As I entered St. Peter's Square sweating that scorching summer day, I was struck by the immensity of the history there and the smallness of myself. Relics inside St. Peter's Basilica, like the Pieta, the Throne of St. Peter, and the High Altar, are so grandiose in scale that they evoke a sense of awe and finitude. They were here before me, they will be here long after me, and they point to something greater than me. 

The scale of the climate challenge can evoke similar sentiment, along with eco-grief. Too often we believe the crisis we are fueling with unchecked carbon emissions started before us and will be here long after us, and the problem feels much too great for us to do anything about. 

While it may feel like things are unchecked and hopeless, we know this isn't true. The United States has already bent the curve on our national emissions, which have been dropping since 2007. People of faith are pushing to bend it further. With the help of the Evangelical Environmental Network this summer 51,584 Christians supported stronger Environmental Protection Agency standards during the commenting period on a set of new rules governing carbon polluting. Another 103,436 comments were delivered in support of cutting toxic methane leaks.

An additional 25,303 comments from individual pro-life Christians were submitted calling on the EPA to strengthen safeguards on pollution from light- and medium-duty passenger vehicles, and a further 21,676 comments to the EPA support stronger standards on heavy-duty vehicle emissions. Further recent policy wins with the Inflation Reduction Act and Bipartisan Infrastructure Deal are already making a meaningful difference in how we address the climate crisis.

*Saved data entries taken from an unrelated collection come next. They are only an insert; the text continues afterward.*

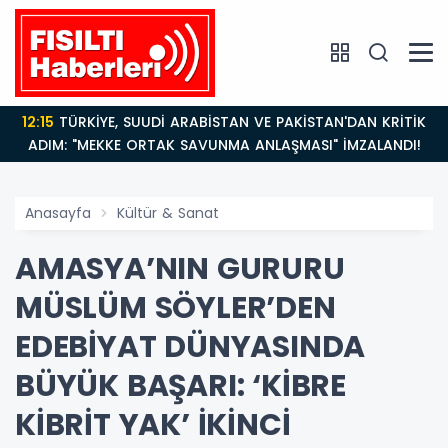
12:15
TÜRKİYE, SUUDİ ARABİSTAN VE PAKİSTAN'DAN KRİTİK
ADIM: "MEKKE ORTAK SAVUNMA ANLAŞMASI" İMZALANDI!
Anasayfa
Kültür & Sanat
AMASYA’NIN GURURU
MÜSLÜM SÖYLER’DEN
EDEBİYAT DÜNYASINDA
BÜYÜK BAŞARI: ‘KİBRE
KİBRİT YAK’ İKİNCİ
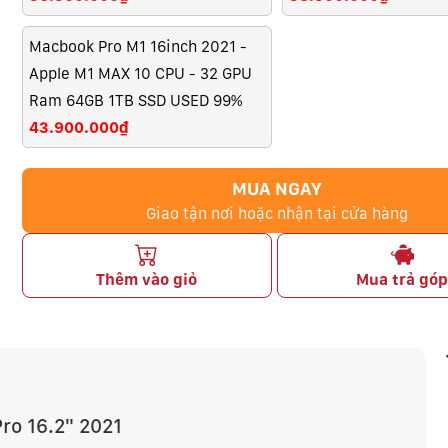
Macbook Pro M1 16inch 2021 -
Apple M1 MAX 10 CPU - 32 GPU
Ram 64GB 1TB SSD USED 99%
43.900.000₫
MUA NGAY
Giao tận nơi hoặc nhận tại cửa hàng
Thêm vào giỏ
Mua trả gó
ro 16.2" 2021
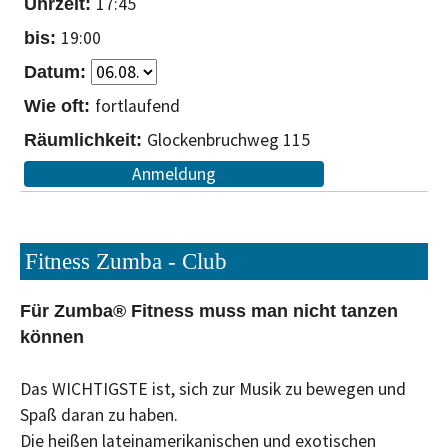
17:45
19:00
fortlaufend
Glockenbruchweg 115
Anmeldung
Fitness Zumba - Club
Für Zumba® Fitness muss man nicht tanzen
können
Das WICHTIGSTE ist, sich zur Musik zu bewegen und
Spaß daran zu haben.
Die heißen lateinamerikanischen und exotischen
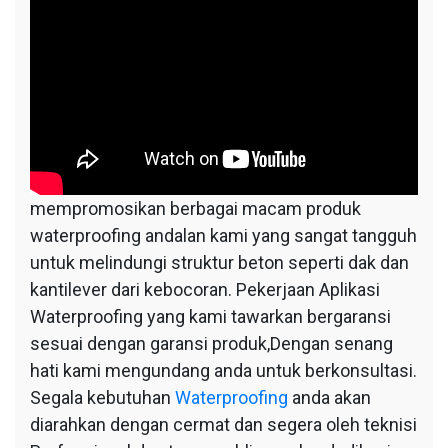
mempromosikan berbagai macam produk
waterproofing andalan kami yang sangat tangguh
untuk melindungi struktur beton seperti dak dan
kantilever dari kebocoran. Pekerjaan Aplikasi
Waterproofing yang kami tawarkan bergaransi
sesuai dengan garansi produk,Dengan senang
hati kami mengundang anda untuk berkonsultasi.
Segala kebutuhan
Waterproofing
anda akan
diarahkan dengan cermat dan segera oleh teknisi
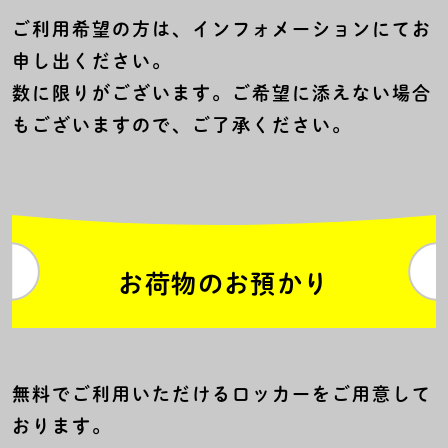
ご利用希望の方は、インフォメーションにてお
申し出ください。
数に限りがございます。ご希望に添えない場合
もございますので、ご了承ください。
お荷物のお預かり
無料でご利用いただけるロッカーをご用意して
おります。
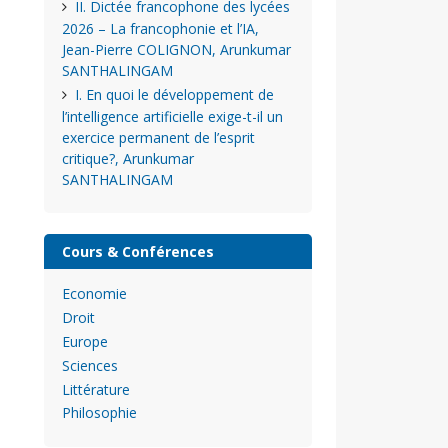
II. Dictée francophone des lycées
2026 – La francophonie et l’IA,
Jean-Pierre COLIGNON, Arunkumar
SANTHALINGAM
I. En quoi le développement de
l’intelligence artificielle exige-t-il un
exercice permanent de l’esprit
critique?, Arunkumar
SANTHALINGAM
Cours & Conférences
Economie
Droit
Europe
Sciences
Littérature
Philosophie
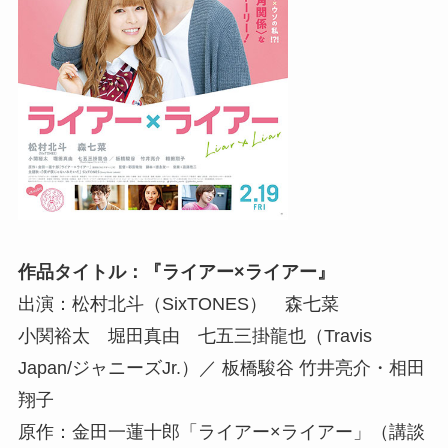
作品タイトル：『ライアー×ライアー』
出演：松村北斗（SixTONES） 森七菜
小関裕太 堀田真由 七五三掛龍也（Travis
Japan/ジャニーズJr.）／ 板橋駿谷 竹井亮介・相田
翔子
原作：金田一蓮十郎「ライアー×ライアー」（講談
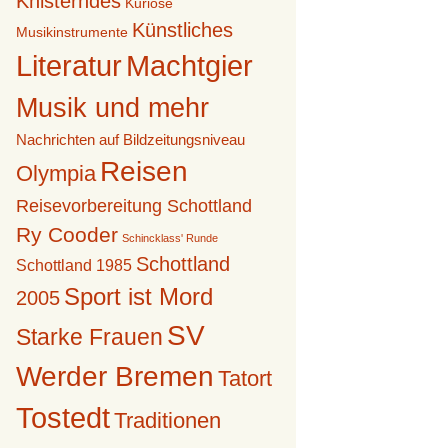
Knisterndes
Kuriose
Künstliches
Musikinstrumente
Literatur
Machtgier
Musik und mehr
Nachrichten auf Bildzeitungsniveau
Reisen
Olympia
Reisevorbereitung Schottland
Ry Cooder
Schincklass' Runde
Schottland
Schottland 1985
Sport ist Mord
2005
SV
Starke Frauen
Werder Bremen
Tatort
Tostedt
Traditionen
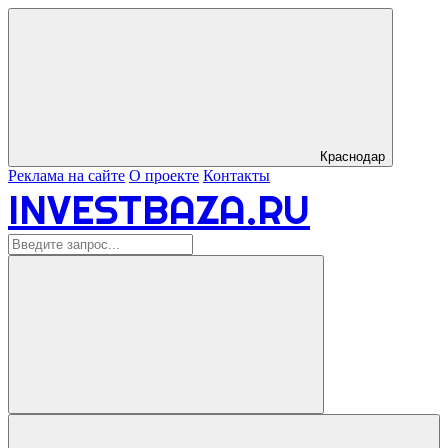
Краснодар
Реклама на сайте
О проекте
Контакты
INVESTBAZA.RU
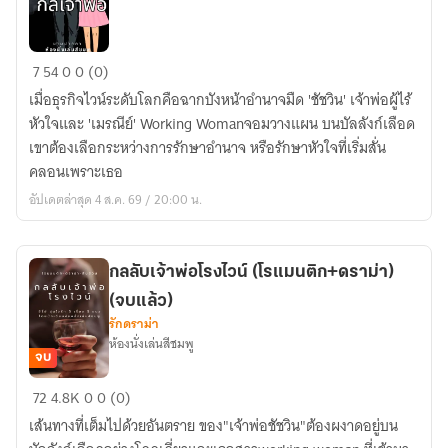
กล
7
54
0
0 (0)
เจ้า
เมื่อธุรกิจไวน์ระดับโลกคือฉากบังหน้าอำนาจมืด 'ชัชวิน' เจ้าพ่อผู้ไร้
พ่อ
หัวใจและ 'เมรณีย์' Working Womanจอมวางแผน บนบัลลังก์เลือด
เขาต้องเลือกระหว่างการรักษาอำนาจ หรือรักษาหัวใจที่เริ่มสั่น
คลอนเพราะเธอ
อัปเดตล่าสุด 4 ส.ค. 69 / 20:00 น.
กลลับเจ้าพ่อโรงไวน์ (โรแมนติก+ดราม่า)
(จบแล้ว)
รักดราม่า
ห้องนั่งเล่นสีชมพู
จบ
กล
72
4.8K
0
0 (0)
ลับ
เส้นทางที่เต็มไปด้วยอันตราย ของ"เจ้าพ่อชัชวิน"ต้องผงาดอยู่บน
เจ้า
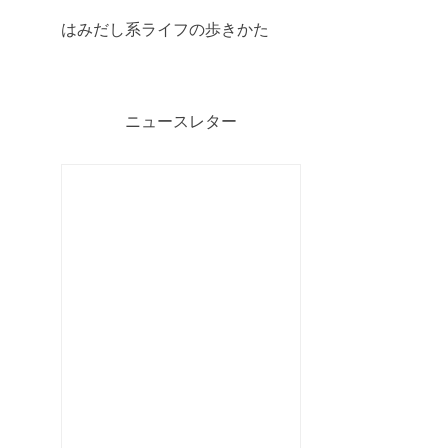
はみだし系ライフの歩きかた
ニュースレター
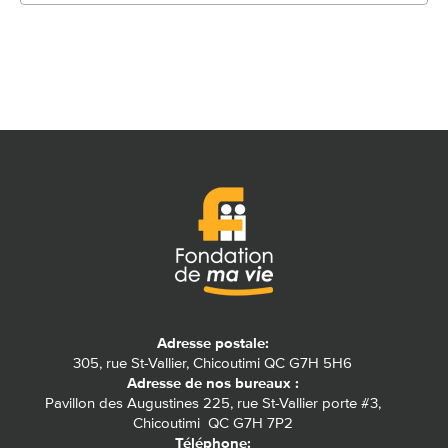
Adresse postale:
305, rue St-Vallier, Chicoutimi QC G7H 5H6
Adresse de nos bureaux :
Pavillon des Augustines 225, rue St-Vallier porte #3,
Chicoutimi QC G7H 7P2
Téléphone:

Ultimately, the point of a pilgrimage is to piously experience the transcendent. The path of a pilgrim points to a future hope and reconciliation between God, man and creation. As we await that future hope of a "kingdom come," we must also take up the opportunity to partner with God in bringing "heaven to earth" through positive actions that restore creation and defend the most vulnerable from extreme climate harms.

The path may seem perilous, no doubt, but if we keep putting one foot in front of the other and taking the steps we can, ultimately the destination will be reached: New Creation.